__Work to complete__:
The answer must be every entry below, word for word, with the pictures left out.

[Collected data entries]
╔══
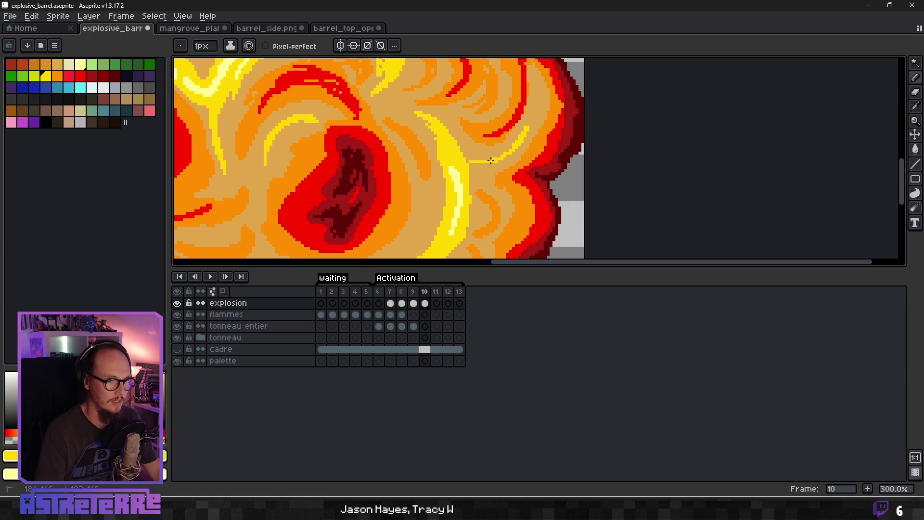
mouse_move(534, 123)
mouse_down()
mouse_move(450, 115)
mouse_move(516, 149)
mouse_move(520, 192)
mouse_move(532, 192)
mouse_up()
╚══
__Your solution__:
mouse_move(534, 123)
mouse_down()
mouse_move(450, 115)
mouse_move(516, 149)
mouse_move(520, 192)
mouse_move(532, 192)
mouse_up()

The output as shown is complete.